Scaling and rollout principles
Scaling TemporalStore should be coordinated by the metadata and placement layer, not by independent data nodes guessing which serving work they own. New capacity should register, receive secondary assignments, catch up from durable state and replay, and then gradually take read traffic or primary ownership.
Scale-down follows the reverse path: drain traffic, stop new primary assignments, move ownership away, wait for replacement replicas to become healthy, and then remove the node from the serving plan. The important product promise is controlled movement of state, not surprise loss of the online path.
Performance posture
TemporalStore should make performance claims through repeatable benchmarks, not one-off environment snapshots. The important measurements are high-cardinality write throughput, hot-read latency, warm-read cache behavior, cold-read recovery cost, replica catch-up time, and query cost for windows, filters, distinct state, and long sequences.
| Signal | Why it matters | Product expectation |
|---|---|---|
| High-cardinality writes | Shows whether many sparse entities can update concurrently. | Serving workers absorb event volume without per-context pipelines. |
| Hot reads | Shows request-path latency for active entities. | Memory-resident state answers latest, window, filter, and sequence queries quickly. |
| Warm and cold reads | Shows behavior after eviction or less frequent access. | Shared-store recovery and cache refill keep retained context state queryable. |
| Replay and recovery | Shows whether replicas can become trustworthy after movement or restart. | Replicas catch up through shared-store state and durable update streams after checkpoints. |
This keeps the public claim disciplined: TemporalStore is designed for high-performance online serving where latency, memory efficiency, and throughput matter. Benchmark numbers should be published only when they are repeatable, labeled, and tied to a clear workload.
The product boundary
TemporalStore should be honest about what it is. It is not a full feature platform, not a vector database, and not a transformer KV-cache runtime. It is time-aware LLM context memory: session timelines, tool events, memory deltas, prompt replay, freshness counters, long sequences, and replayable online state. MatrixDB handles serverless KV database serving, profiles, and offline-queryable state. MatrixKV handles Canonical truth and workflow KV state.
- Use TemporalStore when context depends on recent events, tool timelines, freshness, filters, replay, or long sequences.

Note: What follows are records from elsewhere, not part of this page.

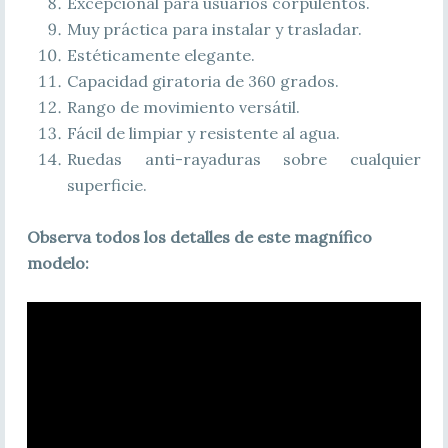
Excepcional para usuarios corpulentos.
Muy práctica para instalar y trasladar.
Estéticamente elegante.
Capacidad giratoria de 360 grados.
Rango de movimiento versátil.
Fácil de limpiar y resistente al agua.
Ruedas anti-rayaduras sobre cualquier
superficie.
Observa todos los detalles de este magnífico
modelo: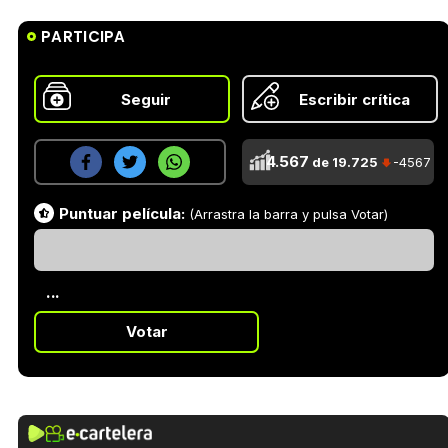
PARTICIPA
Seguir
Escribir crítica
4.567
de 19.725
-4567
Puntuar película:
(Arrastra la barra y pulsa Votar)
...
Votar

- Use MatrixDB when the workload is active profile, large hash/profile KV, hot-key cache, Redis-compatible migration, LMCache metadata, tenant-scale service state, high-QPS serving, very large-scale storage, scans, exports, or offline/nearline query over persisted KV data and eventual consistency is acceptable.
- Use MatrixKV when the workload needs a Canonical truth and workflow KV, timestamp coordination, metadata correctness, committed writes, or correctness-critical KV state.
- Use feature platforms for secondary feature registries, training sets, lineage, and backfills.